— OBJECTIVE A —
Set down the portion of the SQL forum post starting with "Page 1 of 2" and going on through "000 000 records.", word for word.
— OBJECTIVE B —
Name every column that appears in the CREATE TABLE statement in the SQL forum post.

— DOCUMENT TEXT —
----------------

Page 1 of 2 12 LastLast
Results 1 to 15 of 25
  1. #1
    Join Date
    Sep 2004
    Posts
    30

    Unanswered: optimize a UNION query with LIKE (was "Query help")

    Hi,

    SQL 2K
    Table loaded using BULK INSERT with ~5 000 000 records.
    CREATE TABLE [MyTable] (
    [SeqNumber] int NOT NULL , -- sequence unique number
    [ObjId] int NOT NULL ,
    [HierarchyLevel] varchar(255) NULL , -- highest level = 0
    [NameText] varchar(255) NULL
    .
    .
    )

----------------

— DATA LISTING —

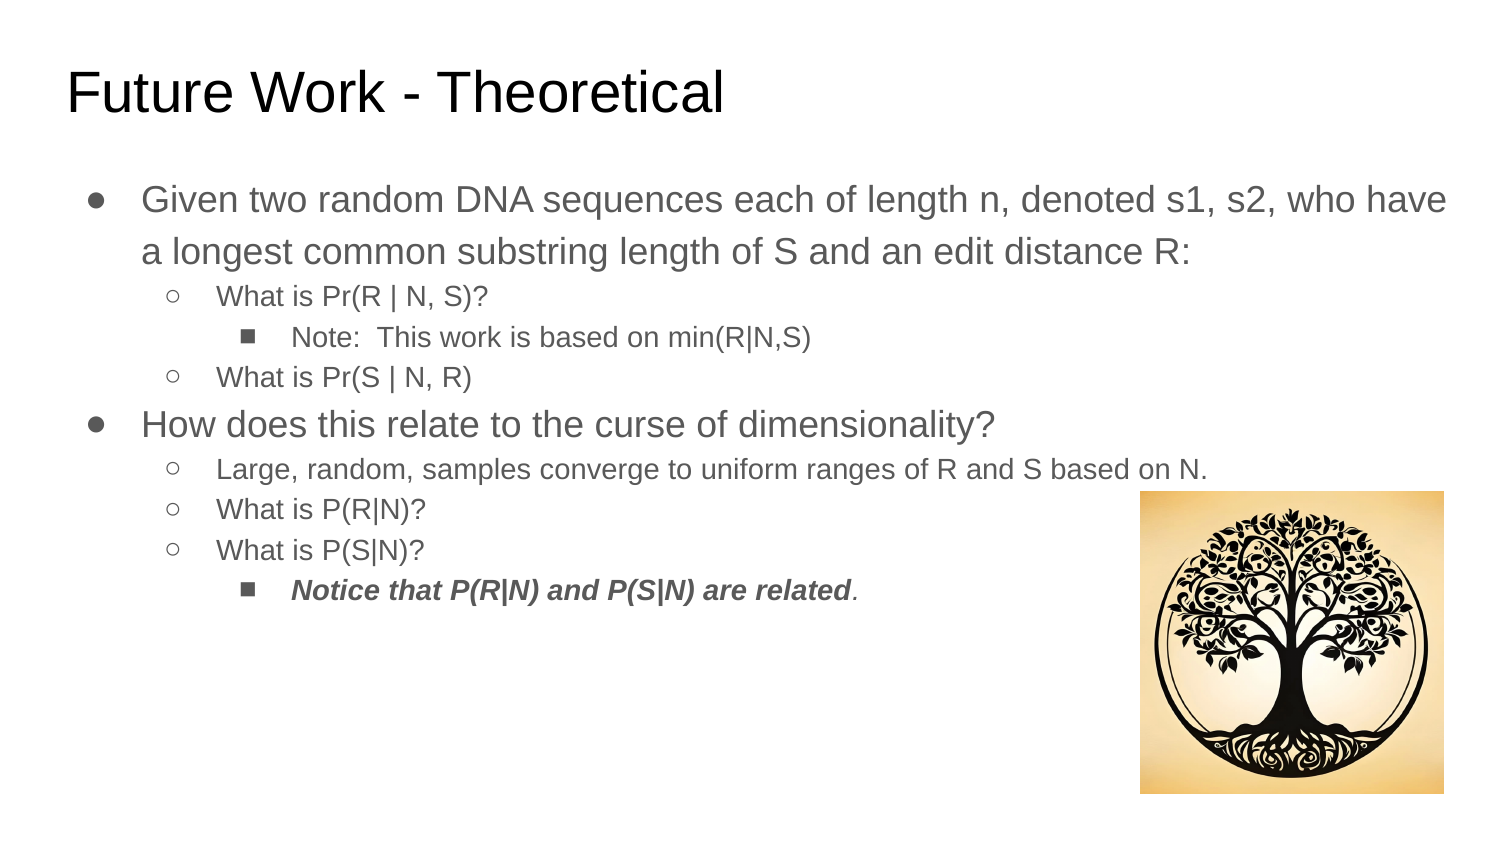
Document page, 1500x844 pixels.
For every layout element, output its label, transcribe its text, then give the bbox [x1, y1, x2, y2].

picture [1140, 491, 1444, 794]
list Given two random DNA sequences each of length n, denoted s1, s2, who have a longest common substring length of S and an edit distance R: What is Pr(R | N, S)? Note: This work is based on min(R|N,S) What is Pr(S | N, R) How does this relate to the curse of dimensionality? Large, random, samples converge to uniform ranges of R and S based on N. What is P(R|N)? What is P(S|N)? Notice that P(R|N) and P(S|N) are related. [51, 153, 1463, 794]
title Future Work - Theoretical [51, 39, 1449, 153]
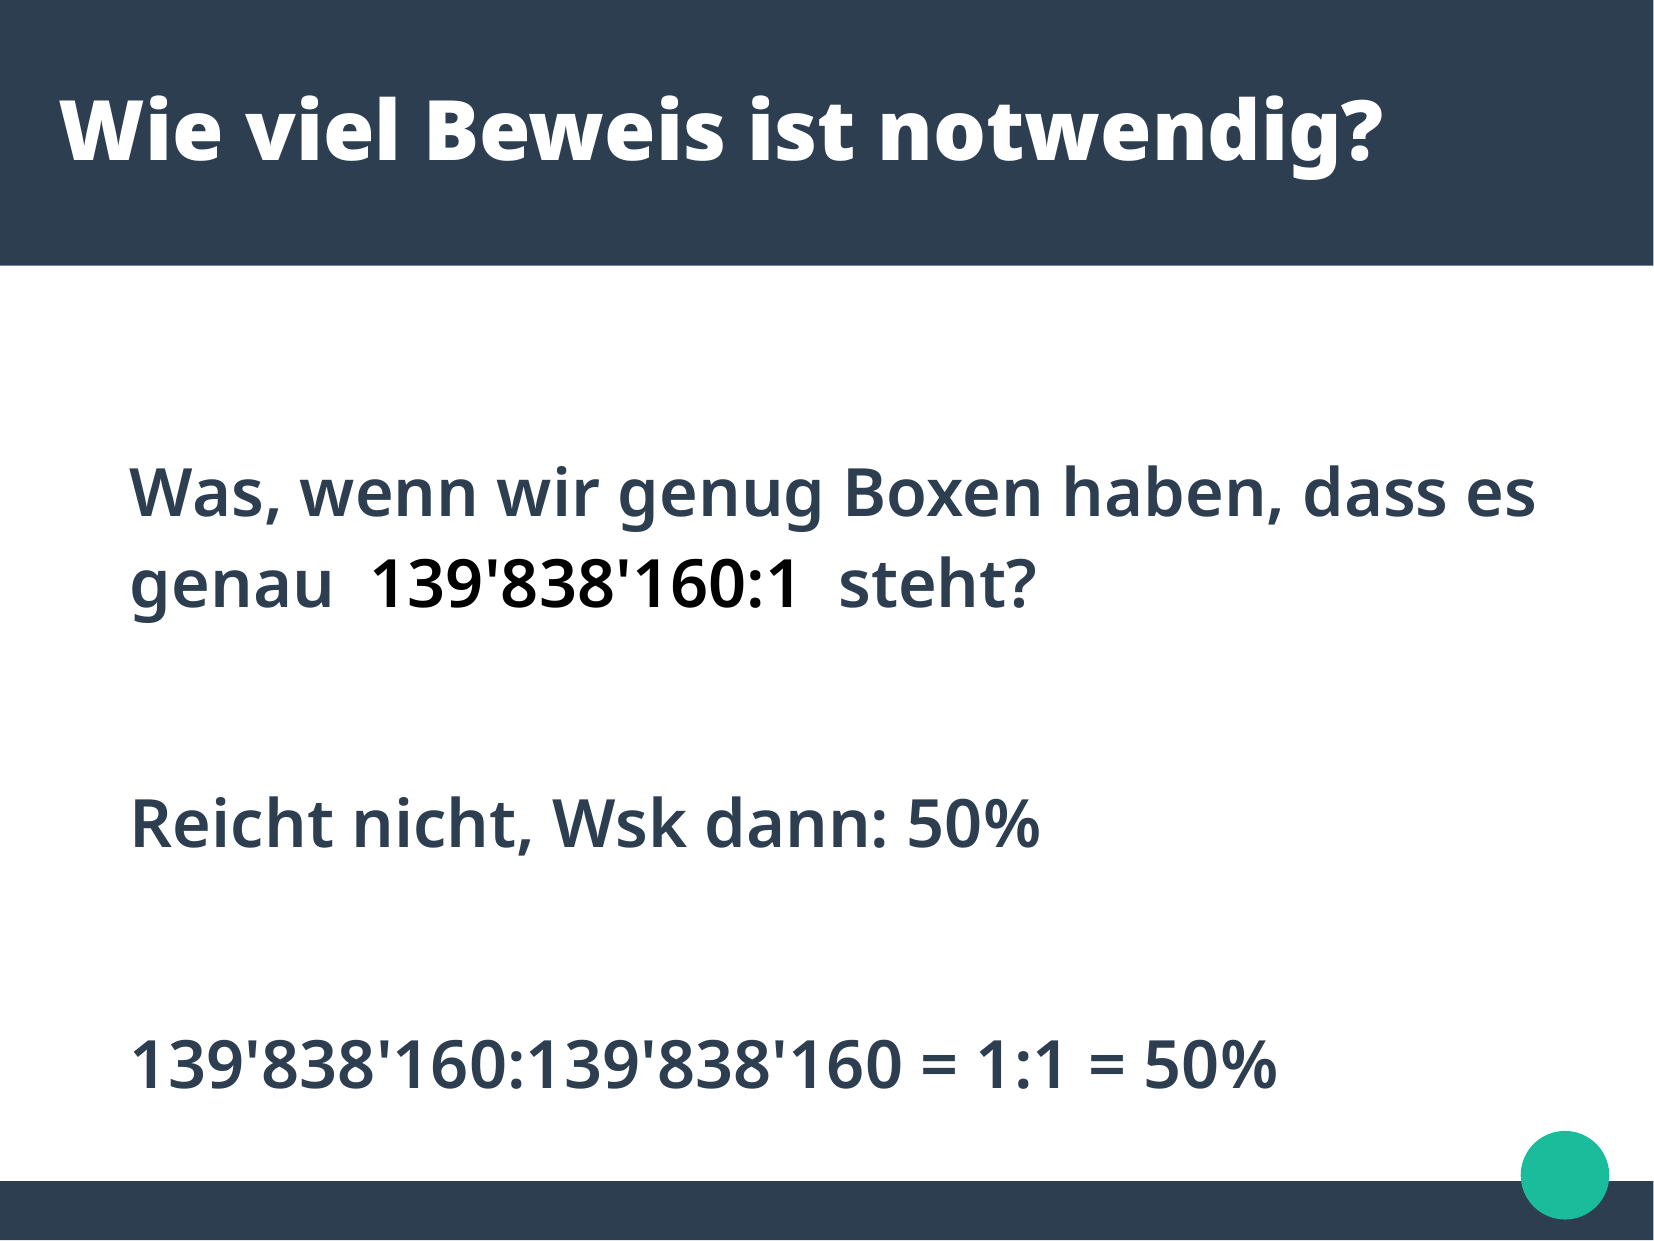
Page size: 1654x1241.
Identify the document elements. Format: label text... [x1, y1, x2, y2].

list Was, wenn wir genug Boxen haben, dass es genau 139'838'160:1 steht? Reicht nicht, Wsk dann: 50% 139'838'160:139'838'160 = 1:1 = 50% [59, 324, 1595, 1152]
title Wie viel Beweis ist notwendig? [59, 49, 1595, 207]
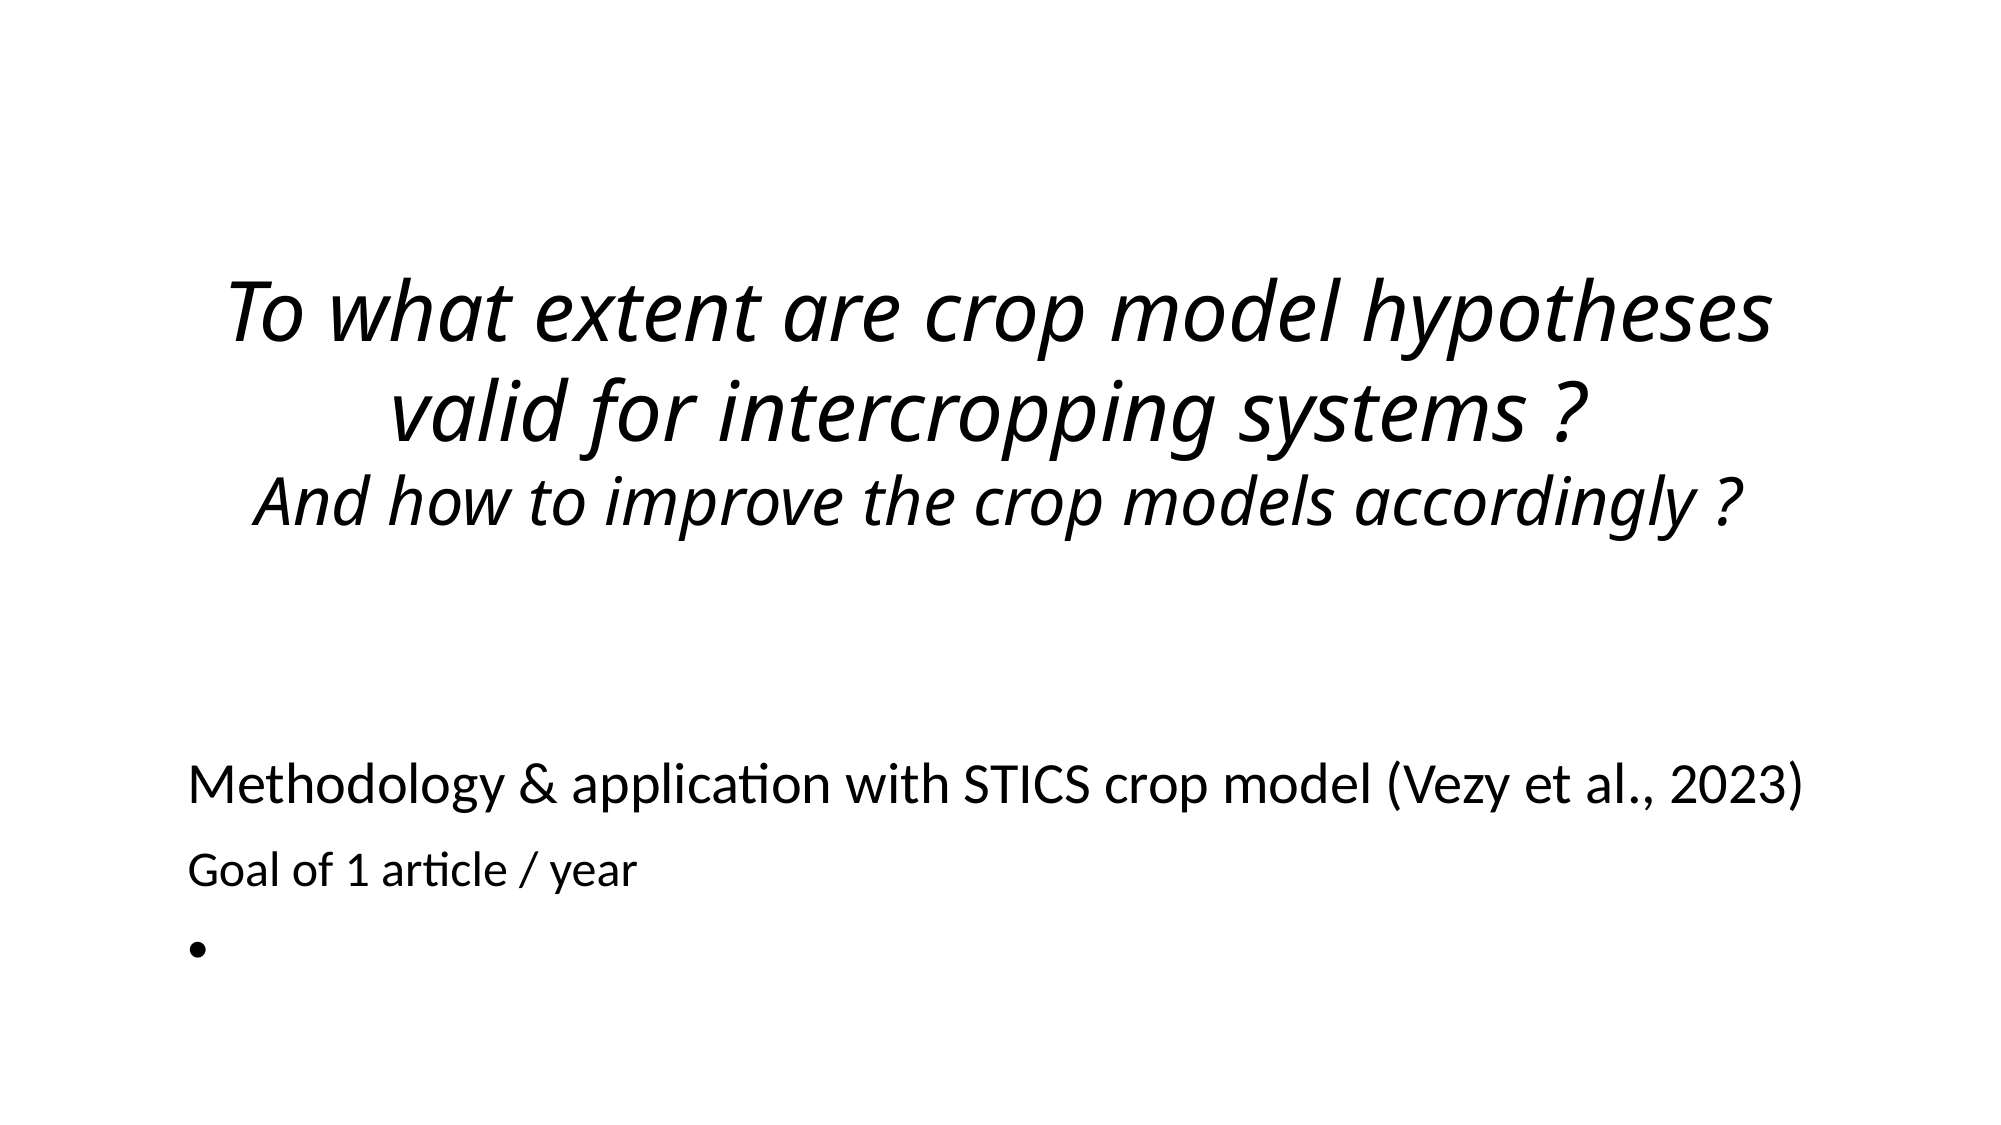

----------------

— COMPLETE OUTPUT A —
Page 1 of 2 12 LastLast
Results 1 to 15 of 25
  1. #1
    Join Date
    Sep 2004
    Posts
    30

    Unanswered: optimize a UNION query with LIKE (was "Query help")

    Hi,

    SQL 2K
    Table loaded using BULK INSERT with ~5 000 000 records.

— COMPLETE OUTPUT B —
SeqNumber, ObjId, HierarchyLevel, NameText